- [Brano fornito]
*-*-*

Per amor di precisione nella partita con la Polonia Boniek non poté essere bello nè di giorno nè di notte in quanto per nostra fortuna squalificato.
Caro Holden,
non lo ricordavo affatto, ergo grazie della precisazione.
L’eretico
Per la nostra generazione quei momenti furono realmente magici ( io ero 12enne, non-giocatore causa asma…) e quella squadra ci appariva davvero come un manipolo di eroi.
Oggi pero’, a distanza di 40 anni tocca ridimensionarli parecchio, perche’ guardando le cose in prospettiva i nostri “eroi” hanno azzeccato quattro partite in sei anni, quattro partite fenomenali in un mare di mediocrita’.
E la cosa peggiore fu’ tutta la retorica ( la “narrazione” come si dice oggi) che venne dopo, sugli italiani che danno il meglio quando sono con le spalle al muro, protetti dal loro stellone nazionale – come se metodo e organizzazione fossero inutili – retorica che purtrtoppo, al di fuori dello sport, ha contribuito a portare il nostro paese nelle pessime condizioni in cui si trova.

*-*-*

- [Estratto del dataset]
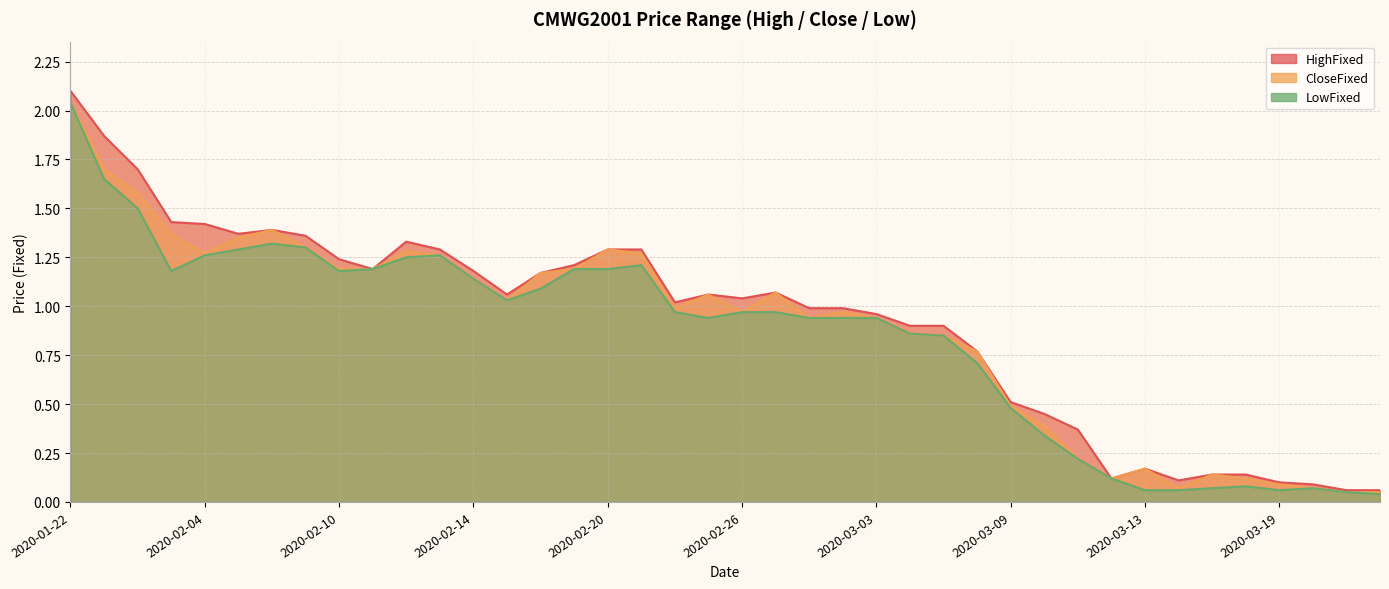

True or false: LowFixed and CloseFixed cross at least once.

False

*-*-*

Riproduci fedelmente il brano sulla nazionale di calcio da «Oggi pero’, a» fino a «mare di mediocrita’.» incluso. L'elenco non ha alcun legame con il brano.

Oggi pero’, a distanza di 40 anni tocca ridimensionarli parecchio, perche’ guardando le cose in prospettiva i nostri “eroi” hanno azzeccato quattro partite in sei anni, quattro partite fenomenali in un mare di mediocrita’.